Point is - see if the high voltage at IC2 pins 7/8 is due to IC2 fault or external influence (back from IC1b).
If you disconnect the 47k pull up resistor, and there is still nearly 9volts on IC2 7/8, I'd suspect a bad BBD chip. It shouldn't put out any voltage at either pin 7 or 8 without the pull up resistor.



Yazoo

Thanks for your suggestions. I'd got to the point where I was starting to remove components. It never occurred to me that the chip might be faulty. I've got another one ordered and I'll try out your suggestions.

Yazoo

#5
I've lifted the pull up resistor, R7 and I am getting @ 1.2 volts on pins 7 and 8 of the MN3007. On U1b I am now getting 1.3 volts on pin 5, 5.4 on pin 6 and 6 on pin 7. Does that look like a bad MN3007?

anotherjim

It's getting hard to help you with this. You've linked a hand drawn schematic but are obviously working to one with the parts numbered. I don't know those numbers!
From what you just posted it does look like it's a faulty 3007. IC1b output voltage looks a bit suspicious, but that doesn't explain the high output of the BBD, which is the first problem to solve.

Anyway, the outputs of the BBD are from "source follower" P channel mosfets, they only have a ground connection to their Drain in the chip. They need a positive voltage supplied via the pull up resistor to work. When working the BBD is moving the voltage at the input to the outputs through it's delay line. A source follower has no gain, so a very similar voltage to the input should make it all the way to the output -  but only if the pull up resistor is there.
So, it does look bad for the chip and a lesson to teach you to have a spare! That's always a good idea with any of the parts in a circuit, but more so with complex parts like an IC.


Yazoo

#7
Thanks for your patience. I do appreciate your help. I've got another MN3007 on the way.

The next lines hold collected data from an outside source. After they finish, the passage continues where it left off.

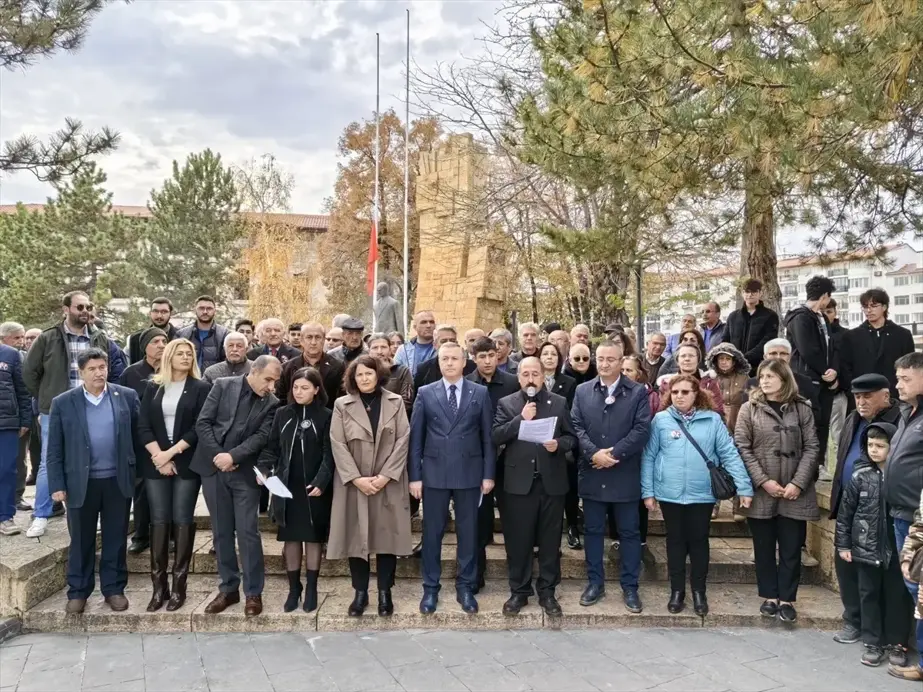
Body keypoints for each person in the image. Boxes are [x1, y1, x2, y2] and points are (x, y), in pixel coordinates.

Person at [642, 374, 753, 615]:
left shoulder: (713, 420)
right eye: (675, 392)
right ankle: (677, 591)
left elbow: (729, 454)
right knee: (675, 542)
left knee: (699, 542)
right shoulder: (660, 420)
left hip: (701, 494)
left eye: (685, 392)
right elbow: (649, 456)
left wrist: (744, 487)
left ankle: (699, 591)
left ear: (697, 394)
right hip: (670, 494)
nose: (679, 396)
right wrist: (648, 491)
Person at [46, 348, 139, 614]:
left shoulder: (126, 397)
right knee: (81, 540)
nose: (99, 373)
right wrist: (57, 485)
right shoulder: (63, 402)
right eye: (92, 369)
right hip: (79, 483)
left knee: (116, 537)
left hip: (116, 480)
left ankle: (114, 589)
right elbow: (54, 449)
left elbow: (137, 436)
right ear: (81, 372)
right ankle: (78, 591)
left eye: (103, 367)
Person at [23, 290, 121, 538]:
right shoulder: (48, 338)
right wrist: (48, 399)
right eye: (80, 307)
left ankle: (90, 514)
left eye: (88, 307)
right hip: (57, 410)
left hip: (92, 405)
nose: (85, 311)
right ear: (65, 309)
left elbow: (115, 366)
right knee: (48, 461)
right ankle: (41, 515)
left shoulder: (99, 337)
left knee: (89, 459)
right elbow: (29, 373)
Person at [191, 356, 281, 617]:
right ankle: (228, 589)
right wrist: (220, 455)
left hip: (244, 473)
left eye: (276, 381)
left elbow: (261, 437)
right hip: (212, 469)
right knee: (221, 532)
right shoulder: (222, 385)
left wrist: (233, 457)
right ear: (254, 371)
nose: (272, 387)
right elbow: (203, 423)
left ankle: (253, 592)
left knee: (248, 532)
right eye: (268, 380)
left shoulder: (272, 404)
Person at [409, 341, 495, 615]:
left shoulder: (479, 393)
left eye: (454, 358)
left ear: (464, 362)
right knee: (432, 534)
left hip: (469, 474)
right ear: (438, 362)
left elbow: (487, 438)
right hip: (434, 475)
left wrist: (488, 474)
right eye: (444, 358)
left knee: (468, 535)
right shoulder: (425, 392)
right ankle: (430, 588)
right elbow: (416, 440)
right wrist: (415, 477)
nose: (449, 363)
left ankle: (466, 587)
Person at [735, 359, 819, 623]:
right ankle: (769, 596)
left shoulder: (802, 409)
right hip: (763, 491)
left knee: (792, 548)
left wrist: (798, 483)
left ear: (784, 378)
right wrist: (763, 481)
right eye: (762, 376)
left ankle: (787, 599)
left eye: (771, 375)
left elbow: (812, 447)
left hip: (796, 491)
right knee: (763, 547)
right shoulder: (749, 408)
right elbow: (742, 447)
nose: (765, 380)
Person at [493, 356, 577, 617]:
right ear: (519, 378)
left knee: (550, 541)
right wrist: (520, 419)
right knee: (519, 541)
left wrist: (559, 445)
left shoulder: (559, 402)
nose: (530, 378)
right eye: (525, 374)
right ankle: (519, 591)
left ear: (543, 377)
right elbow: (496, 435)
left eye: (535, 374)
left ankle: (548, 591)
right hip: (518, 485)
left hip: (551, 482)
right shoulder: (507, 403)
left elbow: (571, 438)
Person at [328, 356, 412, 617]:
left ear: (378, 375)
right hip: (355, 483)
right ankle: (360, 592)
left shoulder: (395, 402)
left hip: (388, 482)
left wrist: (385, 476)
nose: (364, 378)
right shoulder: (342, 405)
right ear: (352, 378)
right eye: (359, 375)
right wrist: (356, 478)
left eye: (369, 373)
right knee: (356, 537)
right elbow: (337, 443)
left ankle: (385, 593)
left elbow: (403, 440)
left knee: (386, 537)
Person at [571, 340, 651, 612]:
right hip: (593, 473)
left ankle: (630, 587)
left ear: (621, 362)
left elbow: (641, 430)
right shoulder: (582, 391)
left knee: (629, 532)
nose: (605, 364)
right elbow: (576, 427)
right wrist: (594, 454)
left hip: (624, 474)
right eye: (601, 359)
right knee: (593, 532)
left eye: (611, 359)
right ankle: (595, 583)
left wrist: (614, 454)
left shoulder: (638, 392)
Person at [136, 339, 211, 612]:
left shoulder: (201, 388)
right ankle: (159, 588)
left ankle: (180, 586)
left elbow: (198, 427)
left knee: (182, 520)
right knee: (158, 520)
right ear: (168, 356)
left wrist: (171, 454)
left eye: (189, 353)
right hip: (156, 462)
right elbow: (143, 424)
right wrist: (159, 456)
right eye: (179, 353)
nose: (185, 357)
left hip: (186, 462)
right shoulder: (152, 386)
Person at [828, 373, 901, 644]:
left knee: (880, 575)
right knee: (846, 566)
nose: (860, 401)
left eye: (867, 396)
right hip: (850, 504)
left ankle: (882, 632)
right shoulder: (852, 418)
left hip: (881, 509)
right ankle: (853, 620)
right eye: (857, 396)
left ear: (885, 394)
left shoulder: (899, 420)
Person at [835, 422, 913, 668]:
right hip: (866, 548)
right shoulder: (860, 477)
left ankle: (897, 643)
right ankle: (872, 641)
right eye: (870, 445)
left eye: (881, 445)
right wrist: (844, 545)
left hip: (894, 548)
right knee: (868, 595)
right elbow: (845, 515)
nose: (875, 450)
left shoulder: (900, 478)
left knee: (896, 596)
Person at [257, 367, 333, 613]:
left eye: (305, 388)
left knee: (312, 538)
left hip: (313, 488)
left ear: (316, 390)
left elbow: (329, 454)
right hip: (286, 486)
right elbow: (271, 448)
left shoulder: (326, 415)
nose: (299, 392)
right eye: (296, 387)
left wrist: (322, 481)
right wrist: (265, 471)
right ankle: (293, 588)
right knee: (290, 537)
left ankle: (311, 588)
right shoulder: (282, 413)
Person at [466, 336, 519, 590]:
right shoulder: (467, 385)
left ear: (498, 355)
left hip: (508, 459)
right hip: (476, 461)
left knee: (512, 519)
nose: (487, 361)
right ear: (474, 358)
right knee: (478, 519)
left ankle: (517, 574)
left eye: (491, 355)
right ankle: (476, 573)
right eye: (482, 357)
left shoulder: (511, 383)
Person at [883, 351, 923, 681]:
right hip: (901, 514)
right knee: (915, 587)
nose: (898, 384)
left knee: (919, 589)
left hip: (918, 519)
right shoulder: (906, 414)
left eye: (905, 379)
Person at [119, 327, 168, 555]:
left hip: (168, 442)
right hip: (140, 440)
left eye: (164, 341)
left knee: (167, 490)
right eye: (155, 341)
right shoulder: (131, 373)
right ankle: (141, 535)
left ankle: (168, 535)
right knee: (141, 490)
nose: (160, 345)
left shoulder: (174, 371)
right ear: (145, 346)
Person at [783, 275, 839, 470]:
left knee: (823, 423)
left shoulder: (821, 317)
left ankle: (819, 463)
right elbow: (807, 349)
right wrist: (824, 371)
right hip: (807, 378)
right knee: (808, 423)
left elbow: (830, 347)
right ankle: (805, 466)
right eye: (828, 297)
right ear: (824, 295)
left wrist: (833, 372)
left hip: (825, 380)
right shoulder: (800, 317)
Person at [844, 288, 915, 399]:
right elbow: (845, 368)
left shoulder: (902, 335)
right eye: (865, 307)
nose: (869, 310)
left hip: (894, 395)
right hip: (862, 395)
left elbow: (909, 367)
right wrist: (853, 391)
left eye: (873, 306)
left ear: (884, 307)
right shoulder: (851, 336)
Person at [276, 323, 345, 411]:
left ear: (324, 340)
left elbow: (341, 399)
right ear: (301, 340)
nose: (313, 342)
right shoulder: (287, 368)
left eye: (318, 337)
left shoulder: (337, 366)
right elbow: (281, 399)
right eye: (309, 337)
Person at [0, 341, 30, 536]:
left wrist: (25, 419)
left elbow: (23, 389)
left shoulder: (11, 354)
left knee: (7, 470)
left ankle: (5, 516)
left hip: (7, 423)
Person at [726, 279, 780, 375]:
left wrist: (743, 358)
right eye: (747, 291)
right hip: (735, 368)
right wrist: (731, 359)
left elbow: (767, 342)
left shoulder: (770, 316)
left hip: (759, 368)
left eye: (754, 291)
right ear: (742, 293)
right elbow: (725, 341)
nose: (750, 295)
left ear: (760, 293)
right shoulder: (733, 317)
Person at [657, 344, 725, 419]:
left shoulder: (709, 383)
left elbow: (718, 411)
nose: (687, 359)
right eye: (683, 356)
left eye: (691, 356)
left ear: (698, 359)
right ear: (677, 361)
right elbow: (662, 411)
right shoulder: (667, 384)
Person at [176, 295, 230, 372]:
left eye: (209, 308)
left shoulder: (224, 334)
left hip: (214, 382)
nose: (205, 312)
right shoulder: (182, 334)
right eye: (201, 308)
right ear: (195, 310)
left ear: (215, 311)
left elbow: (228, 363)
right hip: (188, 381)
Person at [368, 333, 414, 416]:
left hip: (395, 419)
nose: (379, 351)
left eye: (383, 347)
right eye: (375, 348)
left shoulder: (402, 371)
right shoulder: (361, 371)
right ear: (369, 351)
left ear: (389, 349)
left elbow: (406, 402)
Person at [126, 298, 178, 364]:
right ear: (150, 313)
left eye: (164, 312)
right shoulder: (135, 338)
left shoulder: (181, 336)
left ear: (171, 313)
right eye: (155, 311)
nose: (159, 316)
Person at [395, 311, 437, 377]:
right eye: (423, 322)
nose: (428, 325)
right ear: (415, 327)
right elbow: (395, 374)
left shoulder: (441, 348)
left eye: (431, 322)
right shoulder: (403, 350)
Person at [538, 341, 577, 407]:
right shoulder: (533, 381)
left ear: (558, 359)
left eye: (553, 354)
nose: (549, 357)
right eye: (545, 354)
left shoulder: (570, 382)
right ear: (539, 358)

I assumed I had made a mistake so I've spent hours poring over my pcb with an eyeglass and a pin, making sure there were no bridges or mistakes.

The numbered layout I was referring to is on Geofex: http://www.geofex.com/pcb_layouts/layouts/ultrafln.pdf


anotherjim

That's better!
I see now you have a bias voltage trimmer. The BBD signal will be louder and cleaner with that correctly set to suit the BBD. You can't fix a precise voltage at which this is best because it varies from chip to chip, but I don't think the bias setting can throw the BBD output out by as much as it is.
You could remove the 3007 BBD and put a temporary wire between it's pin 3 and either pin 7 or 8 (make sure R7 is disconnected). That would simulate a working BBD as far as the DC voltages go. So then you should be able to measure the "approx 4.9" bias voltage where the diagram shows.

Yazoo

Great thanks. My voltages are looking a lot better. I'll try the new chip when it arrives so fingers crossed!

Yazoo

The new MN3007 arrived today and it is now working correctly. Thanks again for your help.